COUR D'APPEL
DE
VERSAILLES
Code nac : 63B
1re chambre 1re section
ARRET N°
CONTRADICTOIRE
DU 29 JANVIER 2015
R.G. N° 12/07482
AFFAIRE :
SCP FRANCOIS LEJEUNE, NOTAIRE ASSOCIE
C/
[P] [V] [X]
Décision déférée à la cour : Jugement rendu le 18 Septembre 2012 par le Tribunal de Grande Instance de PONTOISE
N° Chambre : 01
N° Section :
N° RG : 11/08545
Expéditions exécutoires
Expéditions
Copies
délivrées le :
à :
SCP RONZEAU & ASSOCIES, avocat au barreau de VAL D'OISE
SCP LEGRAND & PONS-LEGRAND, avocat au barreau de VERSAILLES
RÉPUBLIQUE FRANÇAISE
AU NOM DU PEUPLE FRANÇAIS
LE VINGT NEUF JANVIER DEUX MILLE QUINZE,
La cour d'appel de Versailles, a rendu l'arrêt suivant dans l'affaire entre :
SCP FRANCOIS LEJEUNE,
notaires associés,
titulaires de l'office notarial dont le siège est
[Adresse 2]
[Localité 1]
Représentant : Me Michel RONZEAU de la SCP RONZEAU & ASSOCIES, avocat au barreau de VAL D'OISE, vestiaire : 9 et plaidant par Maitre Thomas RONZEAU, avocat au barreau du Val d'Oise.
APPELANTE
****************
Monsieur [P] [V] [X]
né le [Date naissance 1] 1967 à [Localité 3] (Val d'Oise)
[Adresse 1]
[Localité 2]
Représentant : SCP LEGRAND & PONS-LEGRAND, avocats associés postulant et plaidant au barreau de VERSAILLES, vestiaire : 120 - N° du dossier 20128740
INTIME
****************
Composition de la cour :
En application des dispositions de l'article 786 du code de procédure civile, l'affaire a été débattue à l'audience publique du 11 décembre 2014 les avocats des parties ne s'y étant pas opposés, devant Monsieur Dominique PONSOT, conseiller chargé du rapport.

◆ **DONNÉES**:
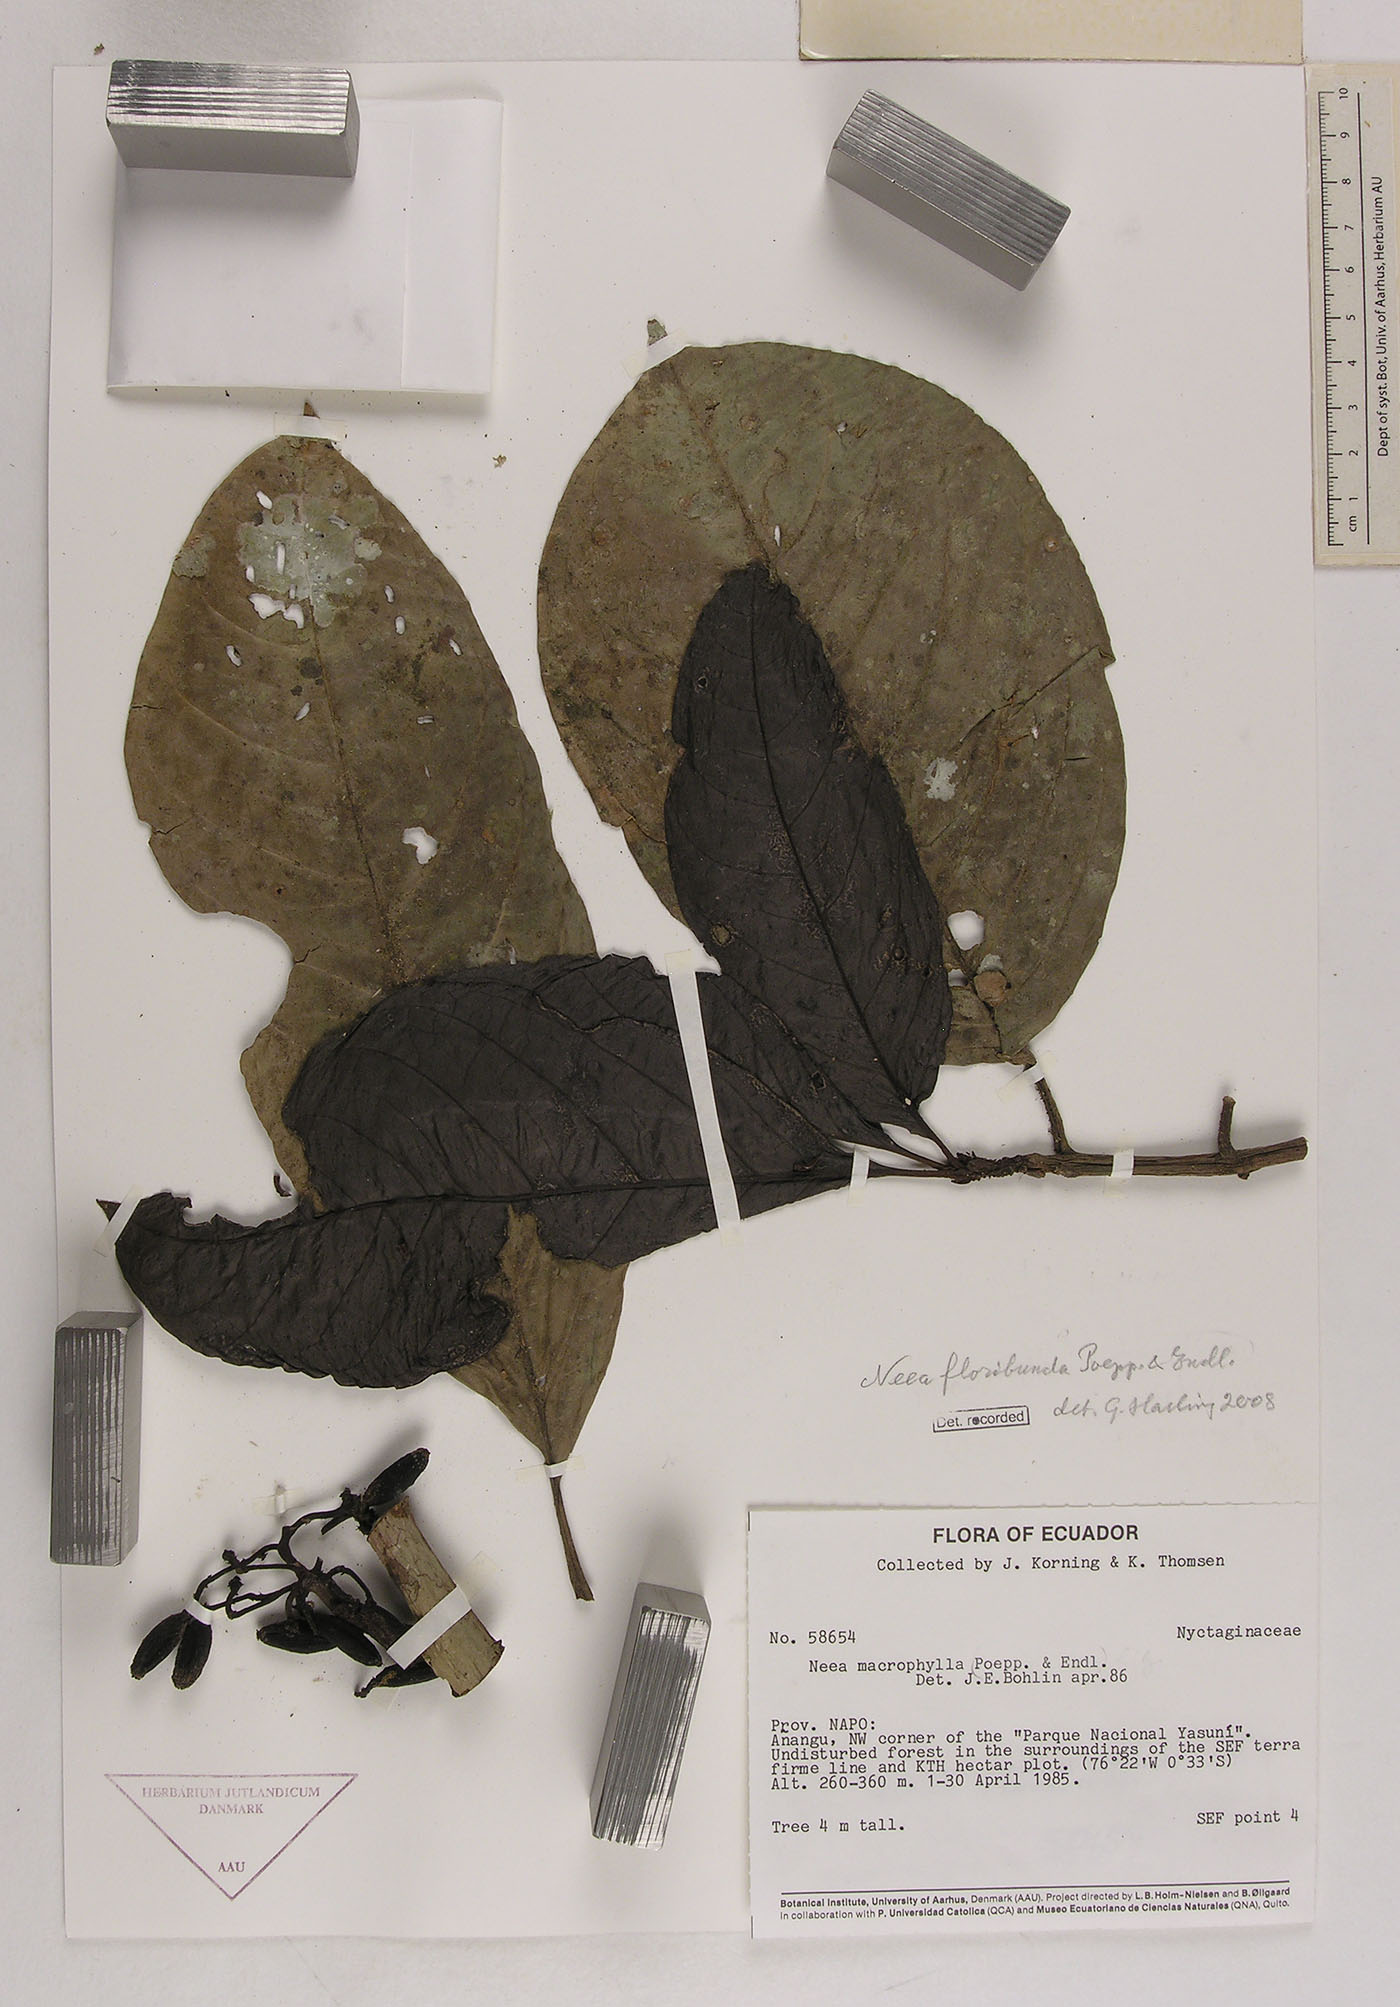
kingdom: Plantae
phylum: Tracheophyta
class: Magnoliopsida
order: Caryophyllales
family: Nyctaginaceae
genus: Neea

◆ **LISTE DES TÂCHES**:
1. Répondez à ces questions sur l'extrait d'arrêt :
(a) Quel tribunal a rendu le jugement déféré à la cour, et à quelle date ?
(b) Quelle partie est l'appelante ?
(c) À quelle date l'affaire a-t-elle été débattue en audience publique ?
2. Recopiez le passage de l'extrait d'arrêt qui va de « [Adresse 1] » à « chargé du rapport. ».

◆ **LISTE DES SOLUTIONS**:
1.
(a) Le Tribunal de Grande Instance de Pontoise, le 18 septembre 2012.
(b) La SCP François Lejeune, notaires associés.
(c) Le 11 décembre 2014.

2.
[Adresse 1]
[Localité 2]
Représentant : SCP LEGRAND & PONS-LEGRAND, avocats associés postulant et plaidant au barreau de VERSAILLES, vestiaire : 120 - N° du dossier 20128740
INTIME
****************
Composition de la cour :
En application des dispositions de l'article 786 du code de procédure civile, l'affaire a été débattue à l'audience publique du 11 décembre 2014 les avocats des parties ne s'y étant pas opposés, devant Monsieur Dominique PONSOT, conseiller chargé du rapport.